◆ PROBLEM REQUIREMENTS
Find the string "down" in the records. Copy each line that has it.

◆ RECORDS FOR THIS TASK

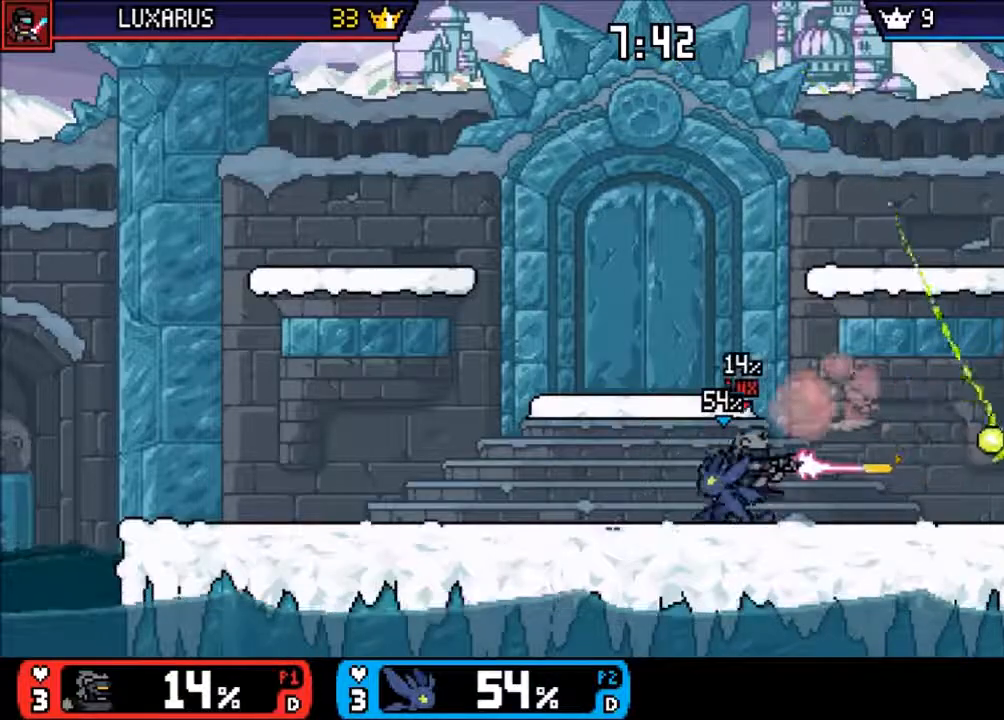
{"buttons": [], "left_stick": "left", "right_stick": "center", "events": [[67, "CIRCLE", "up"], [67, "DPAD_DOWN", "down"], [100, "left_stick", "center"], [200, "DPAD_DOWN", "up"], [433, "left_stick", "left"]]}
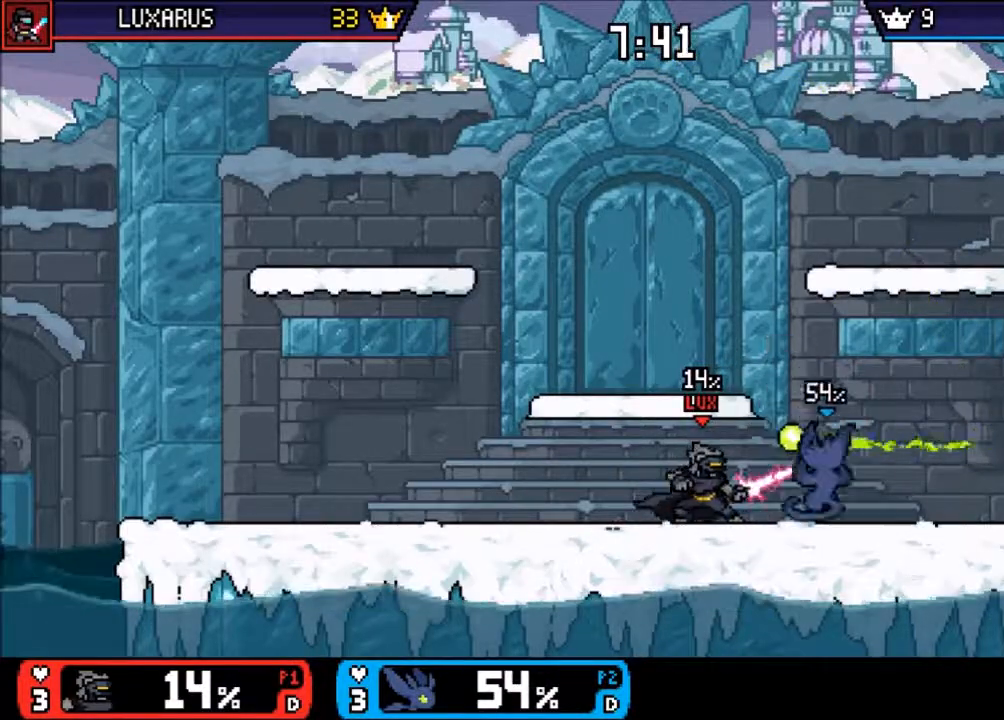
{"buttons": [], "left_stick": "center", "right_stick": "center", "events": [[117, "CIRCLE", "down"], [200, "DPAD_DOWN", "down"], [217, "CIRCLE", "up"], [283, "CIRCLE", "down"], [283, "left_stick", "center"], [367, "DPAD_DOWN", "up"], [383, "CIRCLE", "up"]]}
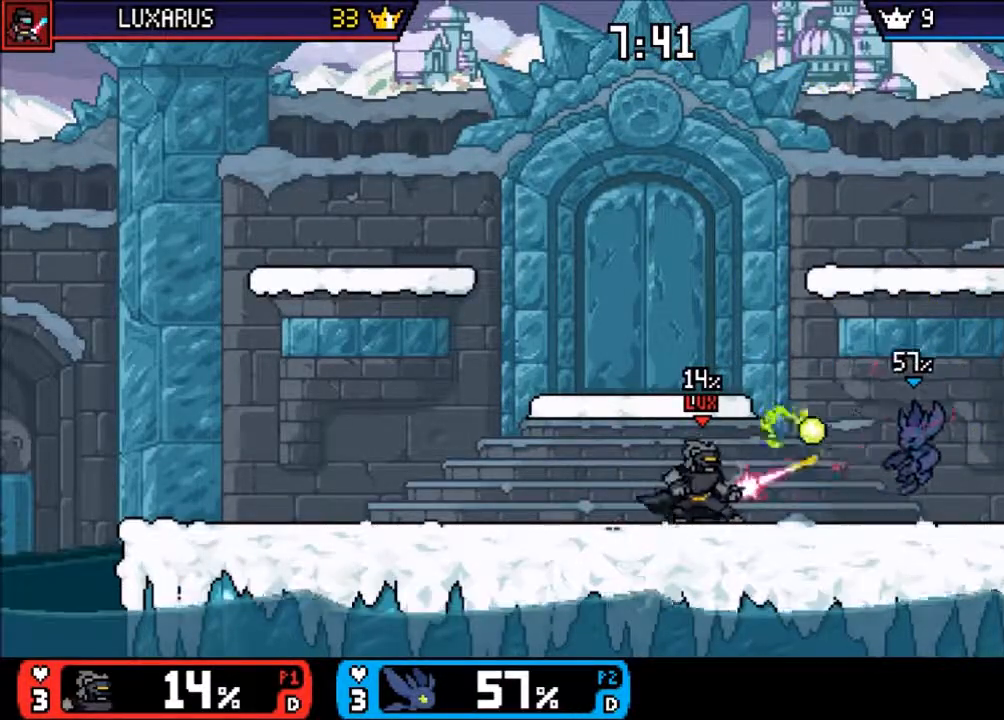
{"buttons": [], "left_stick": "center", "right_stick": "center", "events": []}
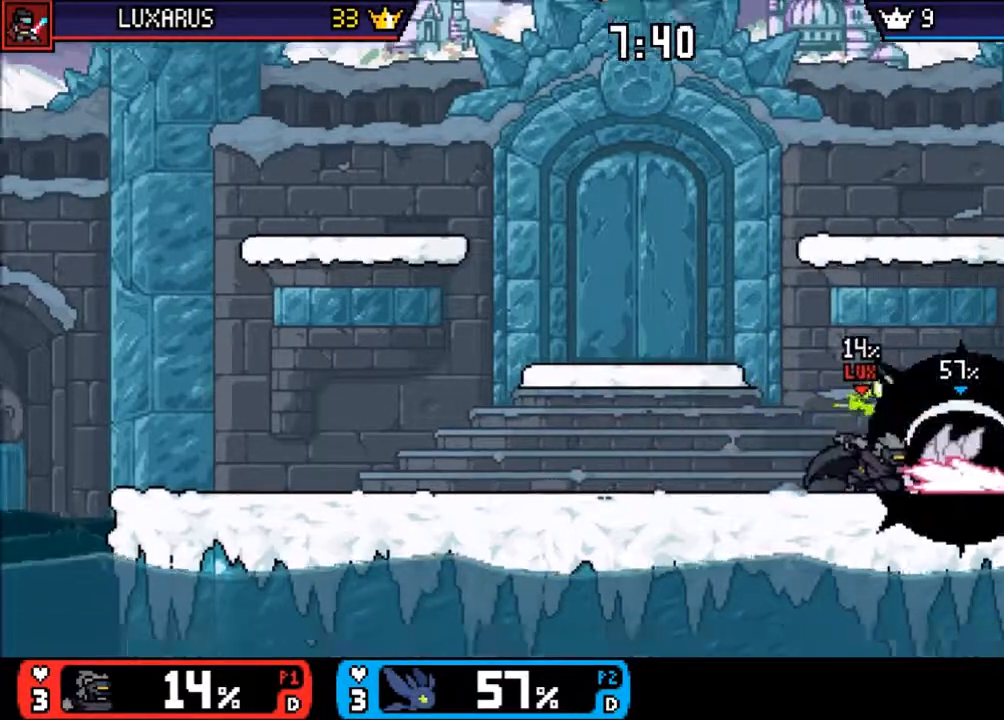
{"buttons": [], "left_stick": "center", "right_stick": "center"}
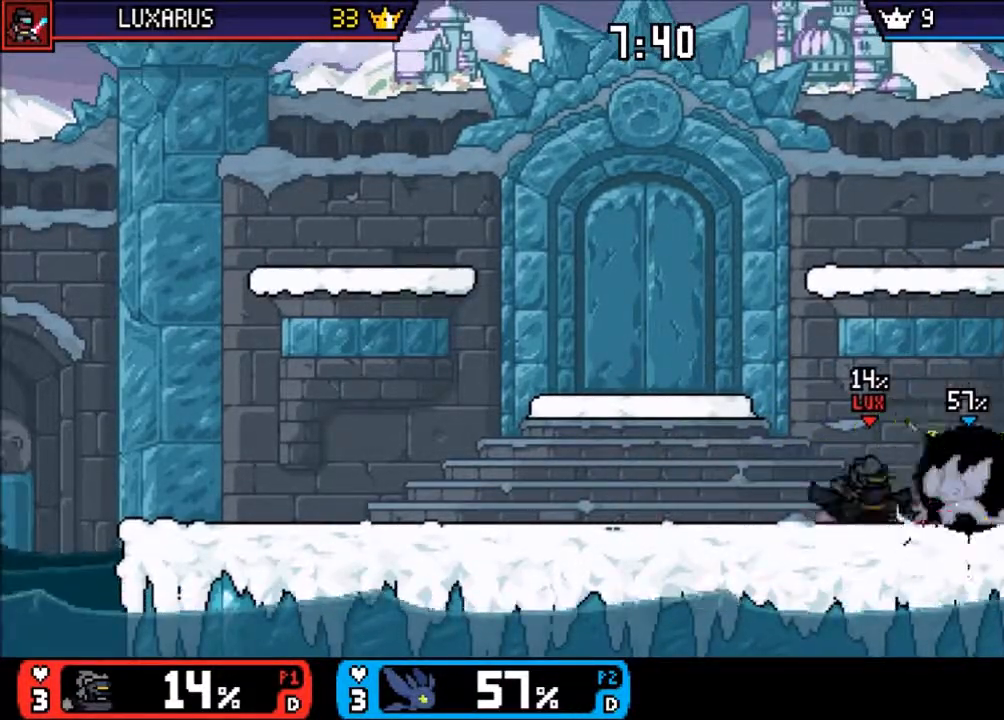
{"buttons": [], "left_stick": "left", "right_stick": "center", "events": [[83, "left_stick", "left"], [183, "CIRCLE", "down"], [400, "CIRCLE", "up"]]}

==

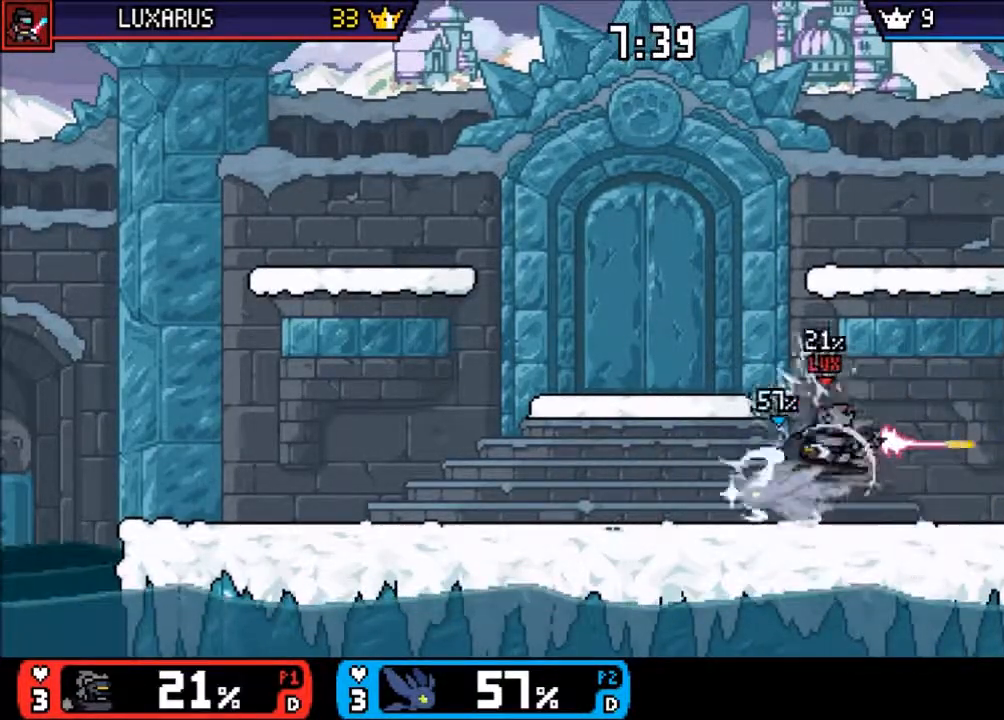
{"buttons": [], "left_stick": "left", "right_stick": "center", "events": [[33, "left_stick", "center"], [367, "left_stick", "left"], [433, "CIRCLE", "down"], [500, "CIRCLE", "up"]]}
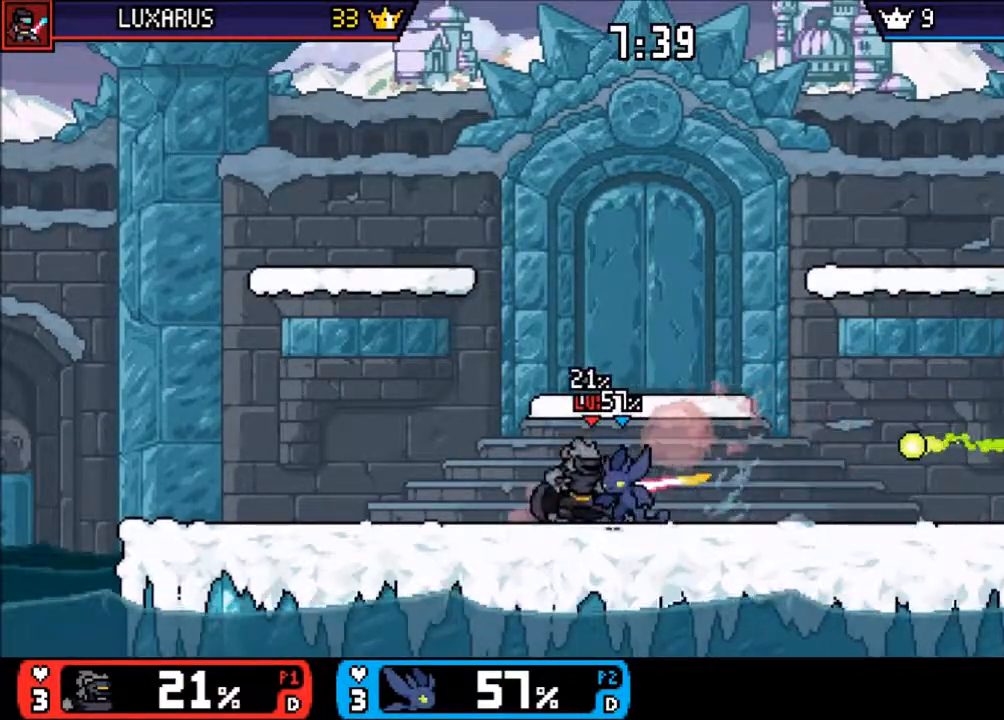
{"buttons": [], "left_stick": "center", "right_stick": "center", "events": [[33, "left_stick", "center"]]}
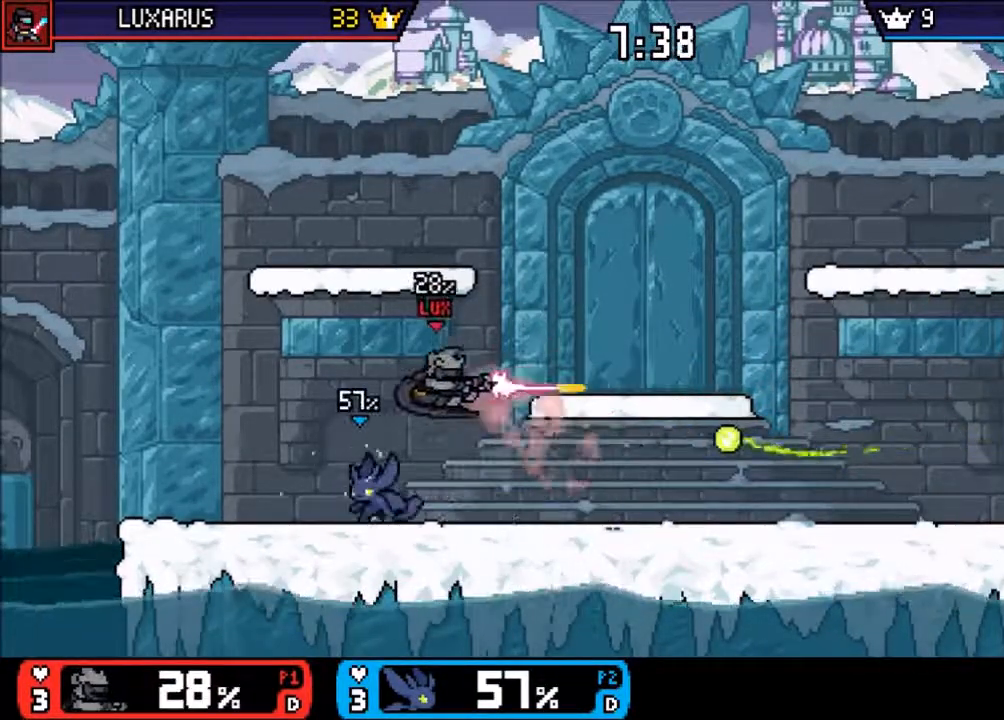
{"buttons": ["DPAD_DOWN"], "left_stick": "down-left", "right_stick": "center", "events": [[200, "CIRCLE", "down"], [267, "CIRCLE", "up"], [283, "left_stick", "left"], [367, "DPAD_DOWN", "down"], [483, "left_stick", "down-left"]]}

◆ ANSWER TO THIS EXERCISE
{"buttons": [], "left_stick": "left", "right_stick": "center", "events": [[67, "CIRCLE", "up"], [67, "DPAD_DOWN", "down"], [100, "left_stick", "center"], [200, "DPAD_DOWN", "up"], [433, "left_stick", "left"]]}
{"buttons": [], "left_stick": "center", "right_stick": "center", "events": [[117, "CIRCLE", "down"], [200, "DPAD_DOWN", "down"], [217, "CIRCLE", "up"], [283, "CIRCLE", "down"], [283, "left_stick", "center"], [367, "DPAD_DOWN", "up"], [383, "CIRCLE", "up"]]}
{"buttons": [], "left_stick": "left", "right_stick": "center", "events": [[83, "left_stick", "left"], [183, "CIRCLE", "down"], [400, "CIRCLE", "up"]]}
{"buttons": [], "left_stick": "left", "right_stick": "center", "events": [[33, "left_stick", "center"], [367, "left_stick", "left"], [433, "CIRCLE", "down"], [500, "CIRCLE", "up"]]}
{"buttons": ["DPAD_DOWN"], "left_stick": "down-left", "right_stick": "center", "events": [[200, "CIRCLE", "down"], [267, "CIRCLE", "up"], [283, "left_stick", "left"], [367, "DPAD_DOWN", "down"], [483, "left_stick", "down-left"]]}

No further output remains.